Your task: The entries must be repeated verbatim, and their images left out.

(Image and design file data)

_ _ _ _

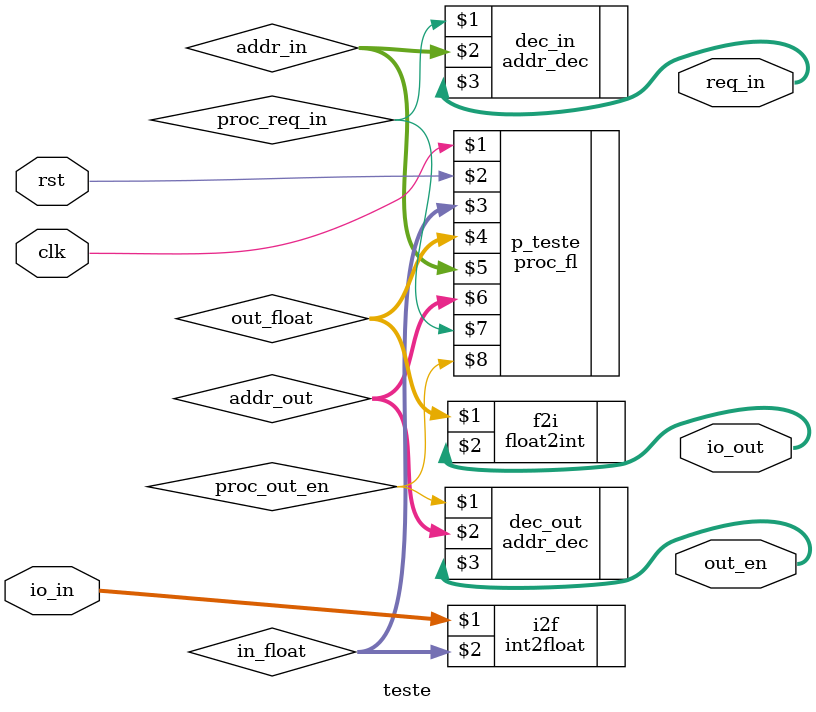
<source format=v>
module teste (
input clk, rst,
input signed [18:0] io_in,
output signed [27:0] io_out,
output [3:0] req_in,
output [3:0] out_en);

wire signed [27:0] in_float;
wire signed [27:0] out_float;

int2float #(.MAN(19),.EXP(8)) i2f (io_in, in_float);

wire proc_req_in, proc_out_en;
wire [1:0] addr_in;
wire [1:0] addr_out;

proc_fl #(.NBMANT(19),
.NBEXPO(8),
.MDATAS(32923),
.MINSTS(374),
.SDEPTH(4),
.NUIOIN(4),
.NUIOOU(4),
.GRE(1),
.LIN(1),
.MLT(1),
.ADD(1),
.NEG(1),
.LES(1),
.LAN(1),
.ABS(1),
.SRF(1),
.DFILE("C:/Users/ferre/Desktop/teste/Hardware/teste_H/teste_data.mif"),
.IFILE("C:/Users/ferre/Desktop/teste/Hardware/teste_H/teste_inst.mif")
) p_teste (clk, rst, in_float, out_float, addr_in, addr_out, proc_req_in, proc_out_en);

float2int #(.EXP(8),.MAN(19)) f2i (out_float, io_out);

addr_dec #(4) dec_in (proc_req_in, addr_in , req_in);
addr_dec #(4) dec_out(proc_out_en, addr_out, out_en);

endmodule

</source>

_ _ _ _

Reply:
<source format=v>
module teste (
input clk, rst,
input signed [18:0] io_in,
output signed [27:0] io_out,
output [3:0] req_in,
output [3:0] out_en);

wire signed [27:0] in_float;
wire signed [27:0] out_float;

int2float #(.MAN(19),.EXP(8)) i2f (io_in, in_float);

wire proc_req_in, proc_out_en;
wire [1:0] addr_in;
wire [1:0] addr_out;

proc_fl #(.NBMANT(19),
.NBEXPO(8),
.MDATAS(32923),
.MINSTS(374),
.SDEPTH(4),
.NUIOIN(4),
.NUIOOU(4),
.GRE(1),
.LIN(1),
.MLT(1),
.ADD(1),
.NEG(1),
.LES(1),
.LAN(1),
.ABS(1),
.SRF(1),
.DFILE("C:/Users/ferre/Desktop/teste/Hardware/teste_H/teste_data.mif"),
.IFILE("C:/Users/ferre/Desktop/teste/Hardware/teste_H/teste_inst.mif")
) p_teste (clk, rst, in_float, out_float, addr_in, addr_out, proc_req_in, proc_out_en);

float2int #(.EXP(8),.MAN(19)) f2i (out_float, io_out);

addr_dec #(4) dec_in (proc_req_in, addr_in , req_in);
addr_dec #(4) dec_out(proc_out_en, addr_out, out_en);

endmodule

</source>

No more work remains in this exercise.